Robert Samuelson focuses in a recent article on:
The dilemma of advanced democracies, including the United States, is that they've made more promises than they can keep. Their political commitments outstrip the economy's capacity to deliver.
This has off and on been a significant issue in the US, with both Clinton and Bush making recommendations for Social Security, but neither touching the real bomb shell of the cost of healthcare for the retiring baby boomers.  But Congress has not wanted to address the issue, preferring to "kick the can down the road", leaving it for others to solve.  There are some rather scary long range budget projections which show the need to cut back benefits or raise taxes, but not for more than a decade.

Samelson argues that France has similar issues with their demographics, and other factors make the problem very challenging for France.  I think I recall someone, perhaps Jerome, saying this would be a pretty easy issue to fix with some balance of tax increases, benefit cuts, and later retirement.  Just wondering if their are long range budgets in France that lay out the extent of the problem, and how it could be addressed?

I found the Samuelson article to be good, though it has some of the same misleading presentation on youth unemployment statistics that we have criticised elsewhere.
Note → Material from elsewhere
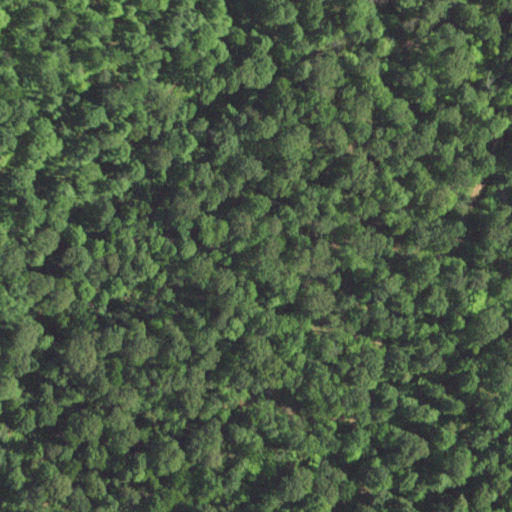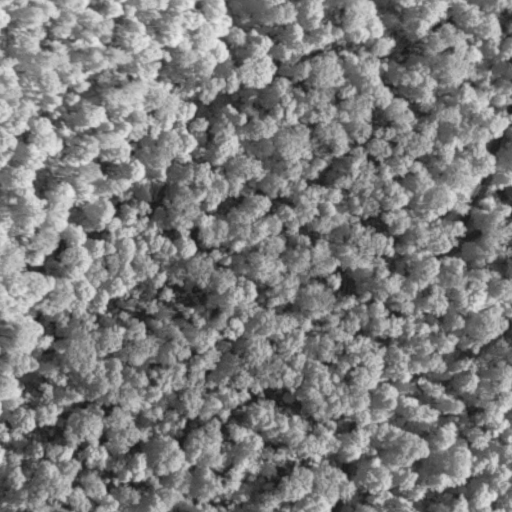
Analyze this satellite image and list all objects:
road: (403, 274)
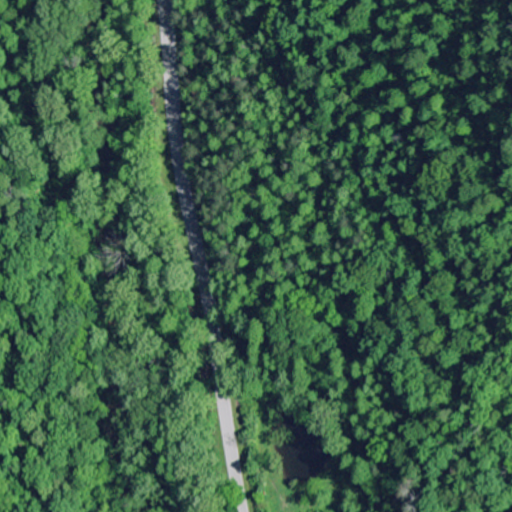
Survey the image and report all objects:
road: (199, 256)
by wchurchill on Thu Mar 30th, 2006 at 02:19:34 AM EST
There is a, as far as i can tell, interesting work paper from non other then the IMF regarding fiscal policy and the age issue.

Aging: Some Pleasant Fiscal Arithmetic

I don't have the mathematical stamina or the background to judge its merits but i hope it is useful to this discussion, in the hands of someone more able.

Overall it proposes things may not be as tragic as some make them, hence the "Pleasant".

by Torres on Fri Apr 7th, 2006 at 07:53:01 AM EST
[ Parent ]
interesting work paper from non other then the IMF
On the second page it says "this working paper should not be reprted as representing the views of the IMF".

A society committed to the notion that government is always bad will have bad government. And it doesn't have to be that way. — Paul Krugman
by Migeru (migeru at eurotrib dot com) on Fri Apr 7th, 2006 at 08:02:48 AM EST
[ Parent ]
Yes, i saw that. Still, it's on their website...
Doesn't say anything of the validity of the argument, in one sense or the other, does it?